What Has the Navy Learned from Collisions at Sea?
Video of an Accident in 1969
I was still in high school when this accident happened…
But the accident seems strikingly similar to more recent accidents where junior officers made mistakes in the middle of the night resulting in ships colliding.
Common Factor: Discipline
What is one of the US Navy’s swiftest actions after a collision at sea? Discipline.
You would think that after all the discipline that has been handed out after collisions, Officers or the Deck would stop making errors that cause collisions, and Commanding Officers would be better leaders. After all, look at all these examples going back to 1945…
And that’s just the most serious incidents before the Fitzgerald and the McCain collisions.
Do the similarities in these incidents indicate anything?
Discipline is Ineffective at Preventing Future Accidents
Firing the Commanding Officer after a collision at sea or a vessel grounding is standard procedure in the US Navy. Many senior officers will swear that it is necessary. The CO must be held accountable!
But if the factors that caused the collision are:
- poorly trained officers
- excessive operating tempo (too many missions for too few ships)
- insufficient staffing
- poorly human-factored displays and controls
- insufficient maintenance (backlogged due to budget constraints and repair parts/facilities unavailability)
How does holding someone accountable fix these problems? Are the Officer of the Deck or the Commanding Officer in control of these factors?
For example, about 20 years ago, the decision was made by senior naval leaders to:
- Cut staffing aboard modern ships
- Reduce conventional training of junior officers and instead give them a CD with training on it (that they could review in their spare time)
- Implement more automation to reduce requirements for trained crewmembers
- Shift responsibility for more maintenance to shore repair facilities and reduce maintenance personnel on the ships
- Reduce the number of ships to cut the Navy’s budget
This was done because, after all, the cold war was over, and the operating tempo in the Navy would be reduced.
The War on Terror increased problems because budget cuts reduced training for ships because the money was needed for the wars in Iraq and Afghanistan.
Also, senior brass decided that the career development of officers would be changed, and tours in other branches (liaisons with the Air Force, the Army, or the Executive Branch or non-seagoing jobs in Iraq or Afghanistan) would substitute for experience at sea.
Thus, the seagoing senior officers (COs, XOs, and Department Heads) who now have the responsibility to train more junior officers have less experience and training because of decisions that reduced their training and experience when they were junior officers.
What about the operating tempo? Did it decrease?
It might even be worse now than at the height of the cold war when we fought in Viet Nam.
But are any of these decisions discussed when an accident happens?
Just blame (and punish) the OOD and the Captain. Have a Navy-wide safety standdown. And pledge to take other unspecified actions to ensure “this accident will never happen again” without addressing the underlying root causes.
Ineffective Root Cause Analysis and Corrective Actions
If you never find the real root causes of the collisions and take effective actions to change the system, you will continue to have serious collisions for the same reasons.
In fact, perhaps the best performance indicator for the effectiveness of your root cause analysis and corrective actions is the prevention of future accidents.
However, major collisions at sea don’t happen frequently.
For example, the two collisions in 2017 of two separate DDGs with commercial vessels that resulted in 17 dead sailors are rare. Two collisions in a short period of time are abnormal. Usually, there are several years (but less than a decade) between major accidents aboard Navy vessels (including fires, groundings, and collisions).
So, it can appear that discipline and stand-downs work because major accidents are infrequent. However, if the underlying problems aren’t solved, the problems are lying in wait for another crew on another ship.
Why Does This Bother Me?
Stopping major accidents and the loss of the lives of sailors is personal to me.
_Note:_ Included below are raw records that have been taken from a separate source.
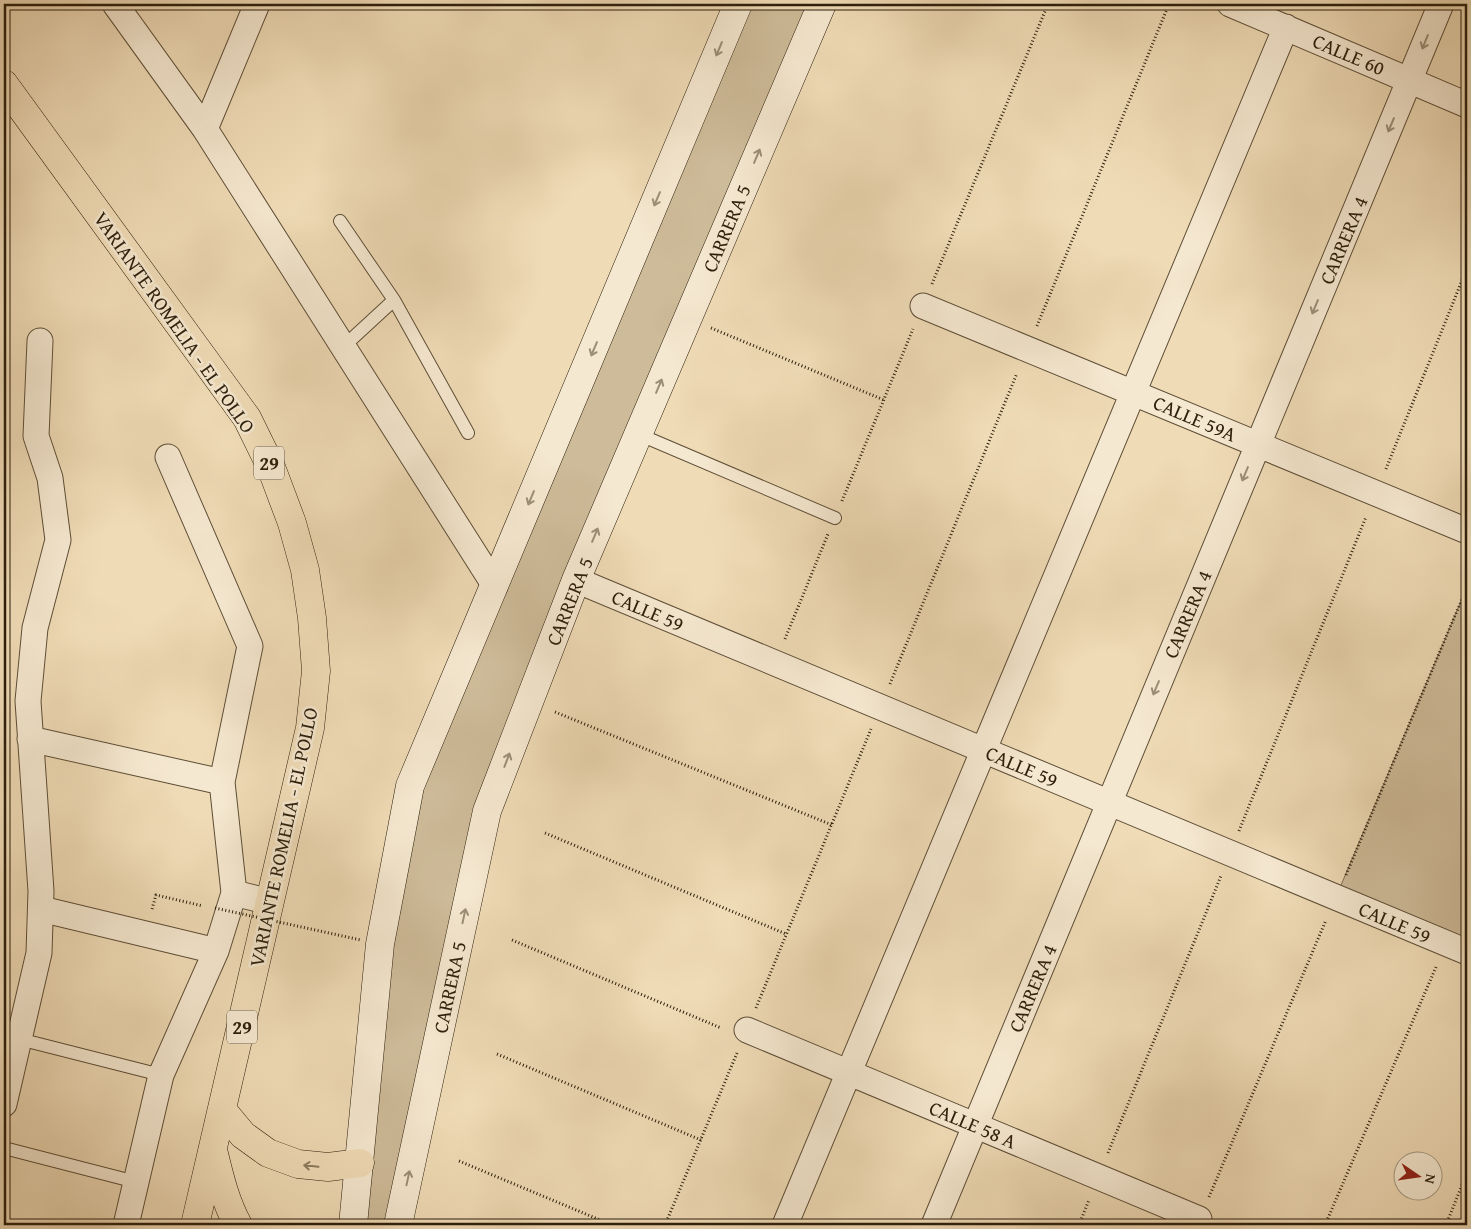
<svg xmlns="http://www.w3.org/2000/svg" width="1471" height="1229" font-family="'Gentium Book Plus',serif">
  <rect width="100%" height="100%" fill="#efdbb6"/>
  <filter id="stains"><feTurbulence type="fractalNoise" baseFrequency=".004" numOctaves="4"/><feColorMatrix values="0 0 0 0 .2 0 0 0 0 .09 0 0 0 0 .02 0 0 0 .5 -.17"/></filter>
  <radialGradient id="worn" r=".72"><stop offset=".6" stop-color="#630" stop-opacity="0"/><stop offset="1" stop-color="#630" stop-opacity=".3"/></radialGradient>
  <path fill="#cebb99" stroke="#7e6d52" d="M738,4h84l-335,807 -89,414h-45l57,-439z
    M1467,587v365l-131,-55z"/>
  <g fill="none" stroke-linecap="round" stroke-linejoin="round">
    <defs>
      <path id="lane" d="M340,221l54,79 74,133
        M343,347l51,-47
        M638,434l197,84
        M19,1039l142,36
        M4,1148l132,34"/>
      <path id="street" d="M115,4l90,125 290,457
        M1230,4l237,101
        M205,129l52,-125
        M923,306l544,225
        M168,457l82,189 -28,136
        M576,580l891,372
        M30,739l192,43 12,111 36,9
        M41,909l175,42 -55,124 -35,150
        M216,951l18,-58
        M747,1030l452,189
        M4,1104l35,-151 2,-62 -13,-190 7,-73 23,-88 -8,-62 -14,-42 4,-95
        M785,1225l501,-1198
        M934,1225l507,-1221"/>
      <path id="secondary" d="M353,1225l27,-281 30,-158 328,-782
        M398,1225l89,-414 89,-231 246,-576"/>
      <path id="highway" d="M4,84l243,334 24,49 21,56 13,47 7,48 4,53 -6,57 -115,497
        M223,1111l20,24 25,18 30,11 30,3 32,-4
        M214,1154c6,25 12,49 24,71"/>
    </defs>
    <use href="#lane" stroke="#5e4e36" stroke-width="14"/>
    <use href="#street" stroke="#5e4e36" stroke-width="27"/>
    <use href="#secondary" stroke="#2d1f0c" stroke-width="29"/>
    <use href="#highway" stroke="#2d1f0c" stroke-width="29"/>
    <path stroke="#2d1f0c" stroke-width="3" stroke-dasharray="1 2.5" stroke-linecap="butt" d="M932,284l116,-280
      M1037,326l132,-322
      M711,328l173,72
      M1386,469l81,-201
      M842,501l71,-172
      M785,639l43,-105
      M890,684l127,-311
      M555,712l277,113
      M1239,831l127,-314
      M545,833l241,101
      M1346,875l121,-288
      M152,909l4,-14 47,11
      M512,940l209,88
      M756,1008l115,-279
      M497,1054l204,86
      M1108,1153l113,-277
      M459,1161l153,64
      M1209,1197l117,-277
      M665,1225l72,-172
      M1079,1225l10,-25
      M1325,1225l111,-258
      M1446,1225l21,-52"/>
    <use href="#lane" stroke="#f5e8d0" stroke-width="12"/>
    <use href="#street" stroke="#f5e8d0" stroke-width="25"/>
    <use href="#secondary" stroke="#f5e8d0" stroke-width="28"/>
    <use href="#highway" stroke="#efdbb6" stroke-width="28"/>
    <path stroke="#2d1f0c" stroke-width="3" stroke-dasharray="1 2.5" stroke-linecap="butt" d="M215,908l146,32"/>
  </g>
  <defs><path id="oneway-shaft" d="M-6 0H5M1.5-3L5.5 0L1.5 3" fill="none" stroke-width="1.6" stroke-linecap="round" stroke-linejoin="round" transform="scale(1.25)"/></defs>
  <g stroke="#9b8e78">
    <use href="#oneway-shaft" transform="translate(1425 42) rotate(112)"/>
    <use href="#oneway-shaft" transform="translate(719 49) rotate(113)"/>
    <use href="#oneway-shaft" transform="translate(1391 125) rotate(113)"/>
    <use href="#oneway-shaft" transform="translate(757 156) rotate(-67)"/>
    <use href="#oneway-shaft" transform="translate(657 199) rotate(113)"/>
    <use href="#oneway-shaft" transform="translate(1315 307) rotate(113)"/>
    <use href="#oneway-shaft" transform="translate(594 349) rotate(113)"/>
    <use href="#oneway-shaft" transform="translate(659 386) rotate(-67)"/>
    <use href="#oneway-shaft" transform="translate(1245 474) rotate(113)"/>
    <use href="#oneway-shaft" transform="translate(531 498) rotate(113)"/>
    <use href="#oneway-shaft" transform="translate(595 535) rotate(-67)"/>
    <use href="#oneway-shaft" transform="translate(1156 688) rotate(113)"/>
    <use href="#oneway-shaft" transform="translate(507 760) rotate(-69)"/>
    <use href="#oneway-shaft" transform="translate(464 916) rotate(-78)"/>
    <use href="#oneway-shaft" transform="translate(408 1178) rotate(-78)"/>
  </g>
  <use stroke="#8e7d61" href="#oneway-shaft" transform="translate(311 1166) rotate(-174)"/>
  <g text-anchor="middle" dominant-baseline="central" stroke-width="5" stroke-linejoin="round" paint-order="stroke">
    <g fill="#f5e8d0" stroke="#695b47" stroke-width="1">
      <rect x="254" y="446.5" width="30" height="33" rx="4"/>
      <rect x="227" y="1010.5" width="30" height="33" rx="4"/>
    </g>
    <g font-size="19" font-weight="bold" fill="#2d1f0c">
      <text x="269" y="463">29</text>
      <text x="242" y="1027">29</text>
    </g>
    <g font-size="20" fill="#2d1f0c" stroke="#f5e8d0">
      <text transform="translate(1349 54) rotate(23)">CALLE 60</text>
      <text transform="translate(726 228) rotate(-67)">CARRERA 5</text>
      <text transform="translate(1343 240) rotate(-67)">CARRERA 4</text>
      <text transform="translate(175 322) rotate(55)">VARIANTE ROMELIA - EL POLLO</text>
      <text transform="translate(1195 418) rotate(23)">CALLE 59A</text>
      <text transform="translate(569 601) rotate(-68)">CARRERA 5</text>
      <text transform="translate(648 610) rotate(23)">CALLE 59</text>
      <text transform="translate(1187 614) rotate(-67)">CARRERA 4</text>
      <text transform="translate(1022 766) rotate(23)">CALLE 59</text>
      <text transform="translate(283 837) rotate(-78)">VARIANTE ROMELIA - EL POLLO</text>
      <text transform="translate(1395 922) rotate(23)">CALLE 59</text>
      <text transform="translate(449 987) rotate(-78)">CARRERA 5</text>
      <text transform="translate(1032 988) rotate(-67)">CARRERA 4</text>
      <text transform="translate(973 1124) rotate(23)">CALLE 58 A</text>
    </g>
  </g>
  <rect width="1471" height="1229" fill="none" stroke="#efdbb6" stroke-width="20"/>
  <rect x="5" y="5" width="1461" height="1219" fill="none" stroke="#2d1f0c" stroke-width="2.5"/>
  <rect x="10" y="10" width="1451" height="1209" fill="none" stroke="#2d1f0c"/>
  <g transform="translate(1418 1176) rotate(103)"><circle r="24" fill="#f5e8d0" stroke="#a59882"/>
  <path d="M0-4L9 19L0 12L-9 19Z" fill="#8f2418"/>
  <text y="-8" font-size="14" font-weight="bold" text-anchor="middle" fill="#2d1f0c">N</text>
  </g>
  <rect width="100%" height="100%" filter="url(#stains)"/>
  <rect width="100%" height="100%" fill="url(#worn)"/>
</svg>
I was an officer aboard two Navy cruisers and was personally responsible for the lives of over 100 people.
When I was the OOD, I bore responsibility for any collision or grounding.
Luckily, I made the right decisions and avoided potential accidents.
I was part of a system that included fatigue.
But since I left the Navy back in 1985, the staffing, training, and maintenance problems have gotten worse.
Perhaps now is the time for the U.S. Navy to learn the fundamentals of root cause analysis and apply them to prevent future accidents.